§ **Records for this exercise**
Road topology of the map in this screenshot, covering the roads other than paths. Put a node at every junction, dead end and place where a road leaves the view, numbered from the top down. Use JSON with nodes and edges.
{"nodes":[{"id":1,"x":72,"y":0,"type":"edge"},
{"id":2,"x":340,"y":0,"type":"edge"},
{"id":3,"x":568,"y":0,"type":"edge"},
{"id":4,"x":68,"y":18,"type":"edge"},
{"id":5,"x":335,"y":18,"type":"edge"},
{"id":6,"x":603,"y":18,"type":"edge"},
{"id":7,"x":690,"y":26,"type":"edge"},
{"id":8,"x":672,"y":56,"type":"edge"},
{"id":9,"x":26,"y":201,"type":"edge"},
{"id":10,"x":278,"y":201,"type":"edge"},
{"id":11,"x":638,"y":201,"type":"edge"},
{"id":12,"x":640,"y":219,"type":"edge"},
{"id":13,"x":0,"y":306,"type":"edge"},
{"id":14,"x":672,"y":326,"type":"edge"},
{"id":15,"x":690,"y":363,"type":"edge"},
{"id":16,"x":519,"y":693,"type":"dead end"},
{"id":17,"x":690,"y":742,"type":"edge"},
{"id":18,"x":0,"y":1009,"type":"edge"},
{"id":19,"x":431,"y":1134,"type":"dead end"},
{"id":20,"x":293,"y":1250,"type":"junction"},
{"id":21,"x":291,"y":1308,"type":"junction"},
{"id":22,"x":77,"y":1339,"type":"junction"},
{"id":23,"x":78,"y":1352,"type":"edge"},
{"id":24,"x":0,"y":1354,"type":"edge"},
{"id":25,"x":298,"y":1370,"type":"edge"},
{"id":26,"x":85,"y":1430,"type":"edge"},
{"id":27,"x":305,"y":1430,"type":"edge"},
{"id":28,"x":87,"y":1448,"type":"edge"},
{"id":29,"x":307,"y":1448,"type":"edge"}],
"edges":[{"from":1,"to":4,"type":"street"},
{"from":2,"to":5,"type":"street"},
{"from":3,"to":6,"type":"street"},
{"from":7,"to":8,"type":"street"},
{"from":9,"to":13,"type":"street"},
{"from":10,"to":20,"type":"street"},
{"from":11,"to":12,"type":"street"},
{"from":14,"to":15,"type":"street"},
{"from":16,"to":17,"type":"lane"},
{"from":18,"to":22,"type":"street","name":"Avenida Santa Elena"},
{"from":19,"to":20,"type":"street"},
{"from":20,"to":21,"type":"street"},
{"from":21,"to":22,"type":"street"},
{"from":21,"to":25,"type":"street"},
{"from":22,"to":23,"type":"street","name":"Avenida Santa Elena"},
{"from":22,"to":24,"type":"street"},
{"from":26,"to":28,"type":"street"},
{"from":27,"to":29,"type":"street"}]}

§ **Work item**
Could you produce an exact copy of the whole listing?

§ **Solved problem**
Road topology of the map in this screenshot, covering the roads other than paths. Put a node at every junction, dead end and place where a road leaves the view, numbered from the top down. Use JSON with nodes and edges.
{"nodes":[{"id":1,"x":72,"y":0,"type":"edge"},
{"id":2,"x":340,"y":0,"type":"edge"},
{"id":3,"x":568,"y":0,"type":"edge"},
{"id":4,"x":68,"y":18,"type":"edge"},
{"id":5,"x":335,"y":18,"type":"edge"},
{"id":6,"x":603,"y":18,"type":"edge"},
{"id":7,"x":690,"y":26,"type":"edge"},
{"id":8,"x":672,"y":56,"type":"edge"},
{"id":9,"x":26,"y":201,"type":"edge"},
{"id":10,"x":278,"y":201,"type":"edge"},
{"id":11,"x":638,"y":201,"type":"edge"},
{"id":12,"x":640,"y":219,"type":"edge"},
{"id":13,"x":0,"y":306,"type":"edge"},
{"id":14,"x":672,"y":326,"type":"edge"},
{"id":15,"x":690,"y":363,"type":"edge"},
{"id":16,"x":519,"y":693,"type":"dead end"},
{"id":17,"x":690,"y":742,"type":"edge"},
{"id":18,"x":0,"y":1009,"type":"edge"},
{"id":19,"x":431,"y":1134,"type":"dead end"},
{"id":20,"x":293,"y":1250,"type":"junction"},
{"id":21,"x":291,"y":1308,"type":"junction"},
{"id":22,"x":77,"y":1339,"type":"junction"},
{"id":23,"x":78,"y":1352,"type":"edge"},
{"id":24,"x":0,"y":1354,"type":"edge"},
{"id":25,"x":298,"y":1370,"type":"edge"},
{"id":26,"x":85,"y":1430,"type":"edge"},
{"id":27,"x":305,"y":1430,"type":"edge"},
{"id":28,"x":87,"y":1448,"type":"edge"},
{"id":29,"x":307,"y":1448,"type":"edge"}],
"edges":[{"from":1,"to":4,"type":"street"},
{"from":2,"to":5,"type":"street"},
{"from":3,"to":6,"type":"street"},
{"from":7,"to":8,"type":"street"},
{"from":9,"to":13,"type":"street"},
{"from":10,"to":20,"type":"street"},
{"from":11,"to":12,"type":"street"},
{"from":14,"to":15,"type":"street"},
{"from":16,"to":17,"type":"lane"},
{"from":18,"to":22,"type":"street","name":"Avenida Santa Elena"},
{"from":19,"to":20,"type":"street"},
{"from":20,"to":21,"type":"street"},
{"from":21,"to":22,"type":"street"},
{"from":21,"to":25,"type":"street"},
{"from":22,"to":23,"type":"street","name":"Avenida Santa Elena"},
{"from":22,"to":24,"type":"street"},
{"from":26,"to":28,"type":"street"},
{"from":27,"to":29,"type":"street"}]}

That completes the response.